Exercise description: Where a line of the material includes the string "received", copy that line.

Records for the exercise:
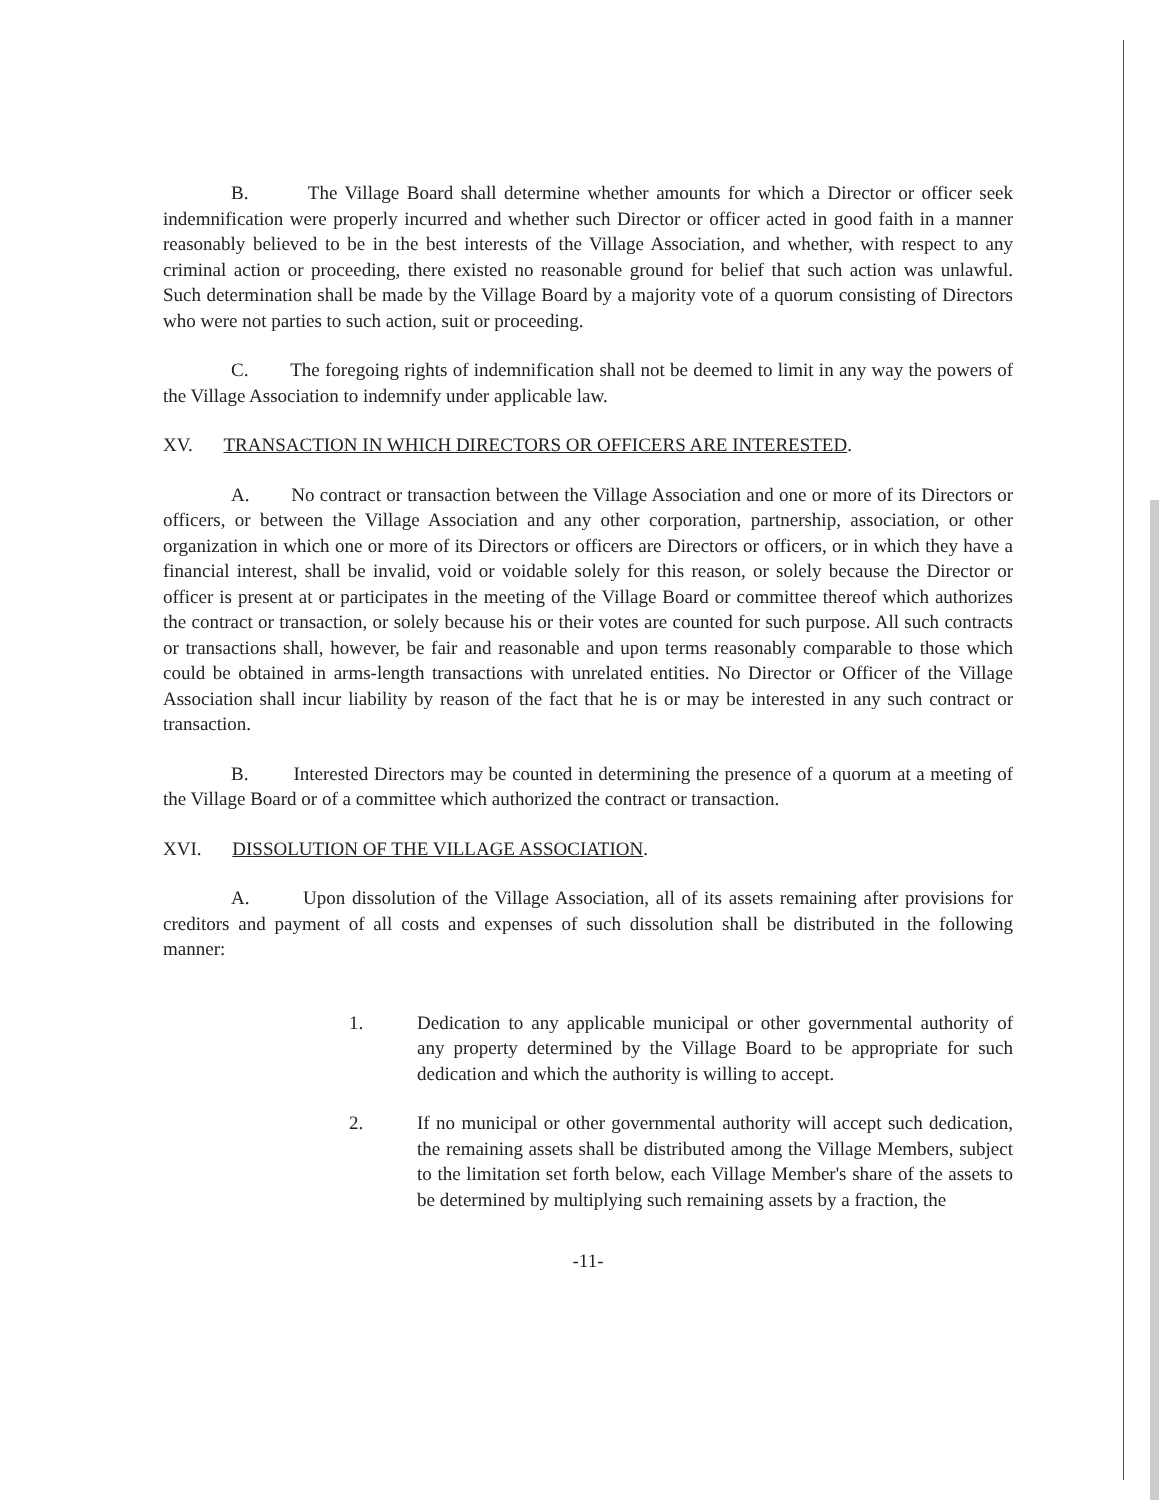B. The Village Board shall determine whether amounts for which a Director or officer seek indemnification were properly incurred and whether such Director or officer acted in good faith in a manner reasonably believed to be in the best interests of the Village Association, and whether, with respect to any criminal action or proceeding, there existed no reasonable ground for belief that such action was unlawful. Such determination shall be made by the Village Board by a majority vote of a quorum consisting of Directors who were not parties to such action, suit or proceeding.
C. The foregoing rights of indemnification shall not be deemed to limit in any way the powers of the Village Association to indemnify under applicable law.
XV. TRANSACTION IN WHICH DIRECTORS OR OFFICERS ARE INTERESTED.
A. No contract or transaction between the Village Association and one or more of its Directors or officers, or between the Village Association and any other corporation, partnership, association, or other organization in which one or more of its Directors or officers are Directors or officers, or in which they have a financial interest, shall be invalid, void or voidable solely for this reason, or solely because the Director or officer is present at or participates in the meeting of the Village Board or committee thereof which authorizes the contract or transaction, or solely because his or their votes are counted for such purpose. All such contracts or transactions shall, however, be fair and reasonable and upon terms reasonably comparable to those which could be obtained in arms-length transactions with unrelated entities. No Director or Officer of the Village Association shall incur liability by reason of the fact that he is or may be interested in any such contract or transaction.
B. Interested Directors may be counted in determining the presence of a quorum at a meeting of the Village Board or of a committee which authorized the contract or transaction.
XVI. DISSOLUTION OF THE VILLAGE ASSOCIATION.
A. Upon dissolution of the Village Association, all of its assets remaining after provisions for creditors and payment of all costs and expenses of such dissolution shall be distributed in the following manner:
1. Dedication to any applicable municipal or other governmental authority of any property determined by the Village Board to be appropriate for such dedication and which the authority is willing to accept.
2. If no municipal or other governmental authority will accept such dedication, the remaining assets shall be distributed among the Village Members, subject to the limitation set forth below, each Village Member's share of the assets to be determined by multiplying such remaining assets by a fraction, the
-11-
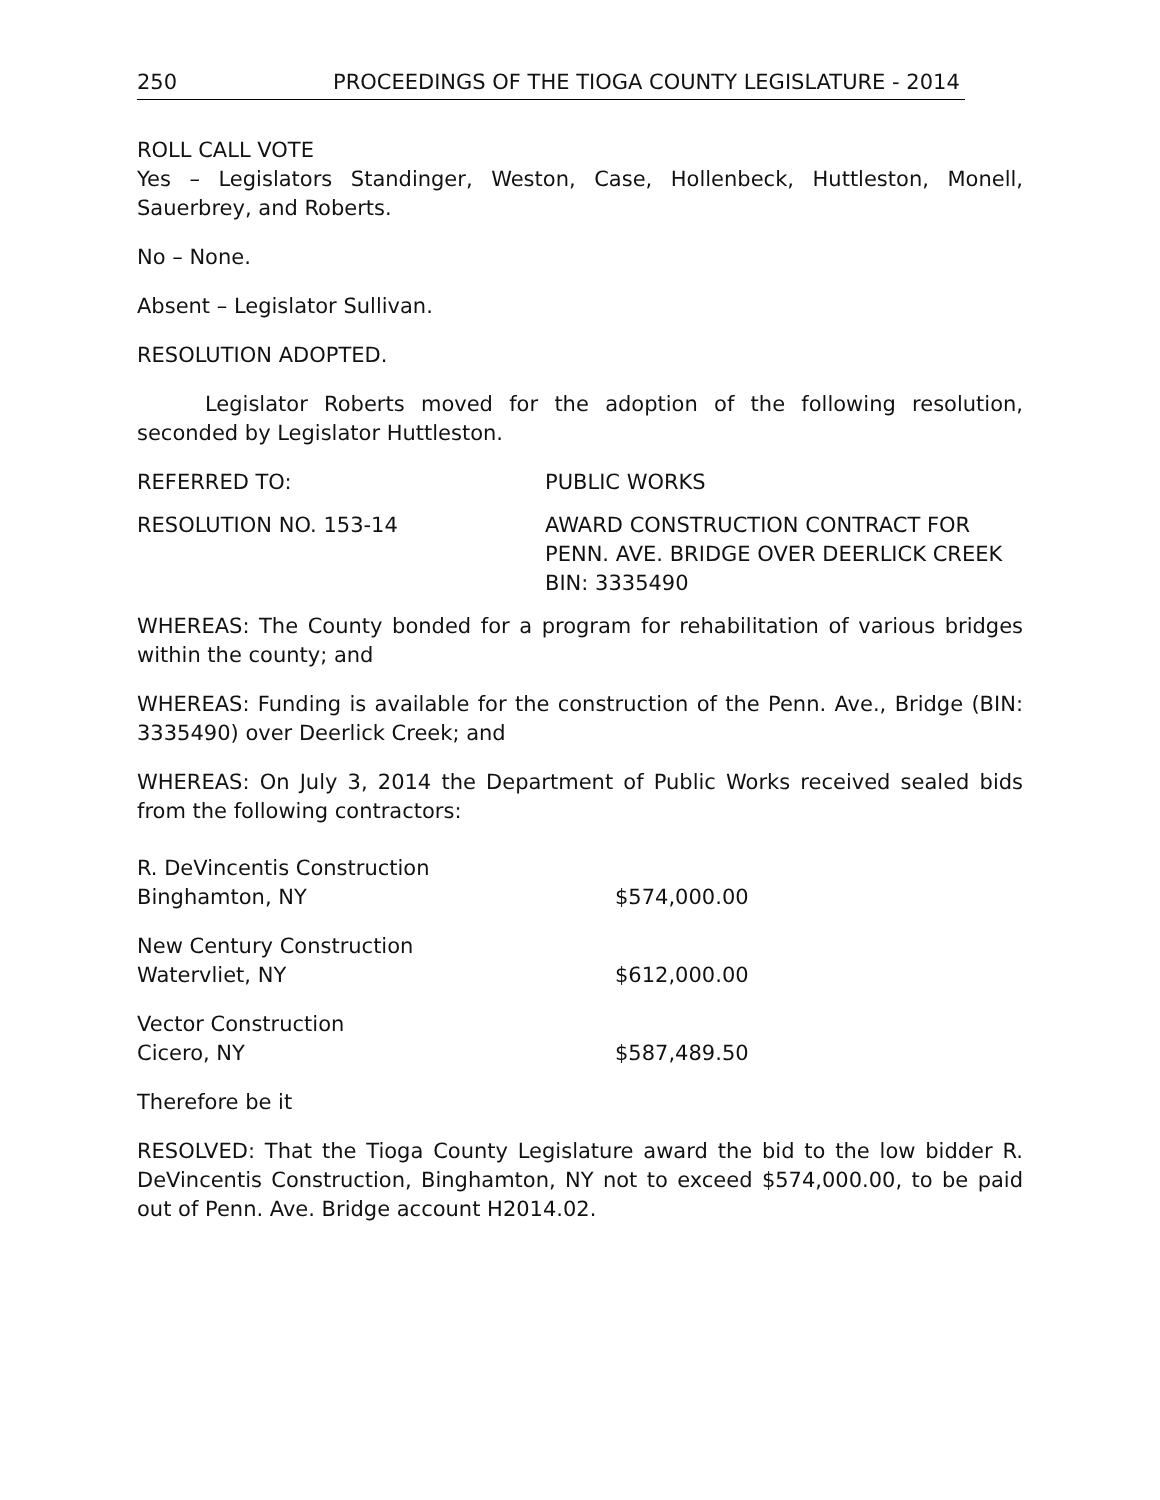250 PROCEEDINGS OF THE TIOGA COUNTY LEGISLATURE - 2014
ROLL CALL VOTE
Yes – Legislators Standinger, Weston, Case, Hollenbeck, Huttleston, Monell, Sauerbrey, and Roberts.
No – None.
Absent – Legislator Sullivan.
RESOLUTION ADOPTED.
Legislator Roberts moved for the adoption of the following resolution, seconded by Legislator Huttleston.
REFERRED TO: PUBLIC WORKS
RESOLUTION NO. 153-14 AWARD CONSTRUCTION CONTRACT FOR
PENN. AVE. BRIDGE OVER DEERLICK CREEK
BIN: 3335490
WHEREAS: The County bonded for a program for rehabilitation of various bridges within the county; and
WHEREAS: Funding is available for the construction of the Penn. Ave., Bridge (BIN: 3335490) over Deerlick Creek; and
WHEREAS: On July 3, 2014 the Department of Public Works received sealed bids from the following contractors:
R. DeVincentis Construction
Binghamton, NY
$574,000.00
New Century Construction
Watervliet, NY
$612,000.00
Vector Construction
Cicero, NY
$587,489.50
Therefore be it
RESOLVED: That the Tioga County Legislature award the bid to the low bidder R. DeVincentis Construction, Binghamton, NY not to exceed $574,000.00, to be paid out of Penn. Ave. Bridge account H2014.02.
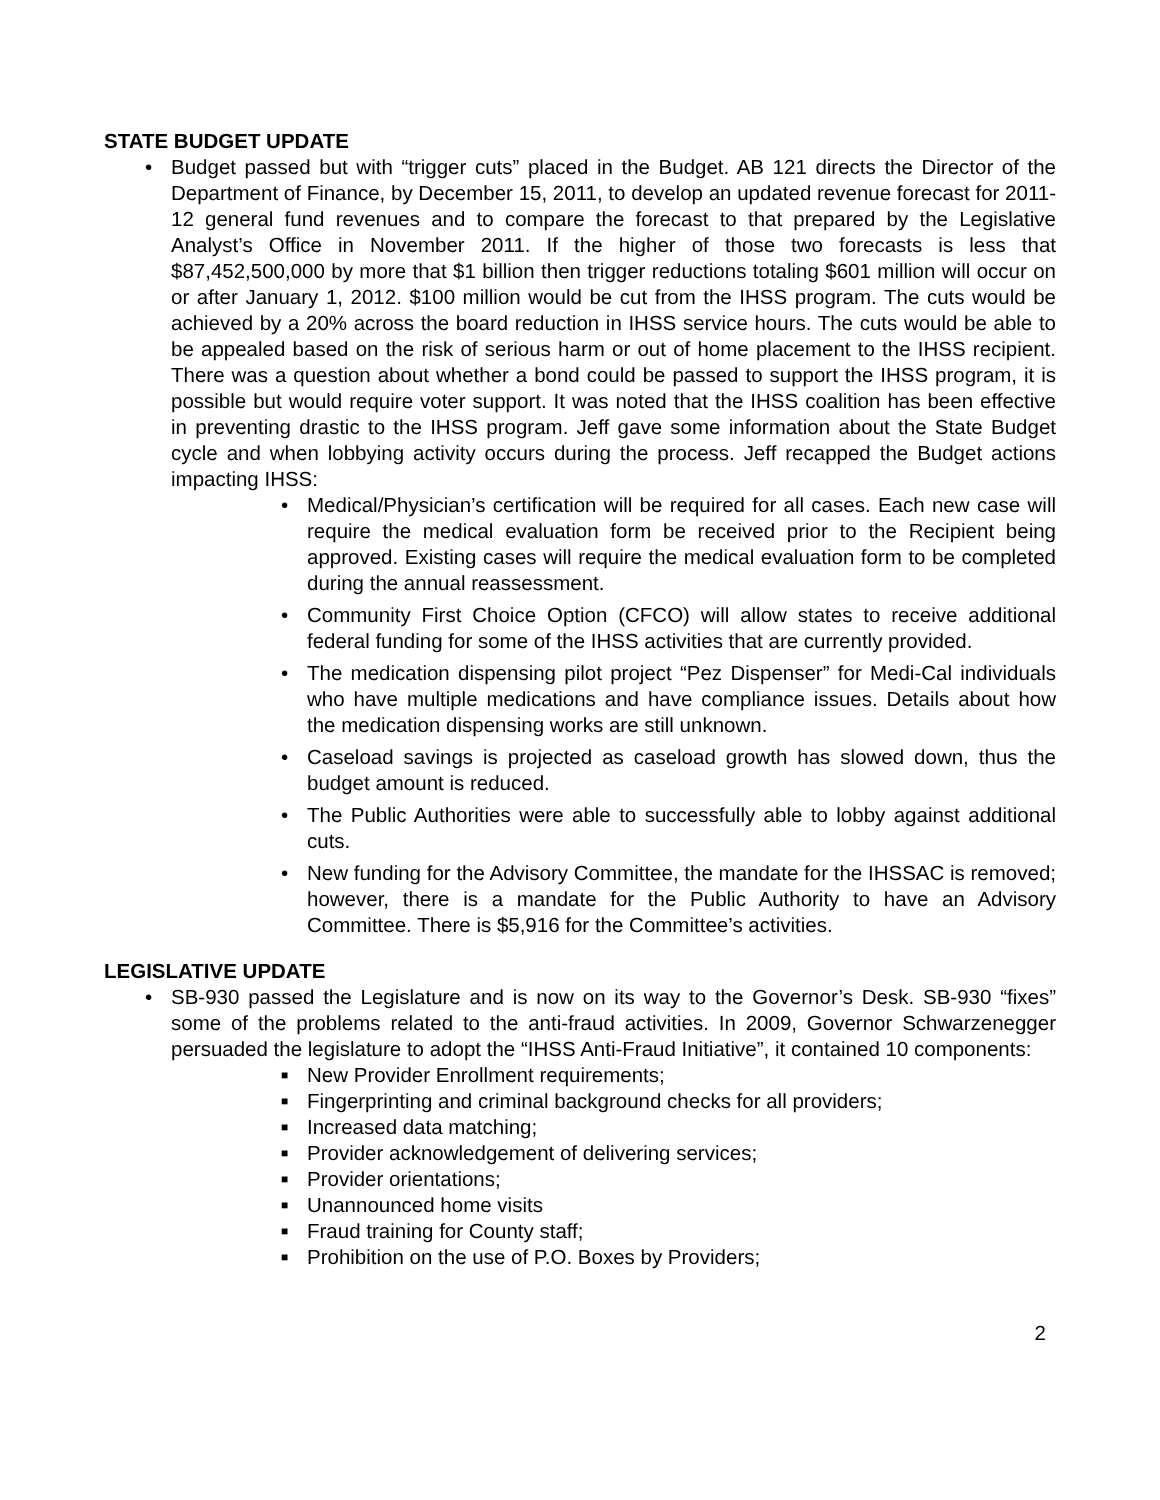STATE BUDGET UPDATE
• Budget passed but with “trigger cuts” placed in the Budget. AB 121 directs the Director of the Department of Finance, by December 15, 2011, to develop an updated revenue forecast for 2011-12 general fund revenues and to compare the forecast to that prepared by the Legislative Analyst’s Office in November 2011. If the higher of those two forecasts is less that $87,452,500,000 by more that $1 billion then trigger reductions totaling $601 million will occur on or after January 1, 2012. $100 million would be cut from the IHSS program. The cuts would be achieved by a 20% across the board reduction in IHSS service hours. The cuts would be able to be appealed based on the risk of serious harm or out of home placement to the IHSS recipient. There was a question about whether a bond could be passed to support the IHSS program, it is possible but would require voter support. It was noted that the IHSS coalition has been effective in preventing drastic to the IHSS program. Jeff gave some information about the State Budget cycle and when lobbying activity occurs during the process. Jeff recapped the Budget actions impacting IHSS:
• Medical/Physician’s certification will be required for all cases. Each new case will require the medical evaluation form be received prior to the Recipient being approved. Existing cases will require the medical evaluation form to be completed during the annual reassessment.
• Community First Choice Option (CFCO) will allow states to receive additional federal funding for some of the IHSS activities that are currently provided.
• The medication dispensing pilot project “Pez Dispenser” for Medi-Cal individuals who have multiple medications and have compliance issues. Details about how the medication dispensing works are still unknown.
• Caseload savings is projected as caseload growth has slowed down, thus the budget amount is reduced.
• The Public Authorities were able to successfully able to lobby against additional cuts.
• New funding for the Advisory Committee, the mandate for the IHSSAC is removed; however, there is a mandate for the Public Authority to have an Advisory Committee. There is $5,916 for the Committee’s activities.
LEGISLATIVE UPDATE
• SB-930 passed the Legislature and is now on its way to the Governor’s Desk. SB-930 “fixes” some of the problems related to the anti-fraud activities. In 2009, Governor Schwarzenegger persuaded the legislature to adopt the “IHSS Anti-Fraud Initiative”, it contained 10 components:
■
New Provider Enrollment requirements;
■
Fingerprinting and criminal background checks for all providers;
■
Increased data matching;
■
Provider acknowledgement of delivering services;
■
Provider orientations;
■
Unannounced home visits
■
Fraud training for County staff;
■
Prohibition on the use of P.O. Boxes by Providers;
2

Your solution:
WHEREAS: On July 3, 2014 the Department of Public Works received sealed bids from the following contractors:
• Medical/Physician’s certification will be required for all cases. Each new case will require the medical evaluation form be received prior to the Recipient being approved. Existing cases will require the medical evaluation form to be completed during the annual reassessment.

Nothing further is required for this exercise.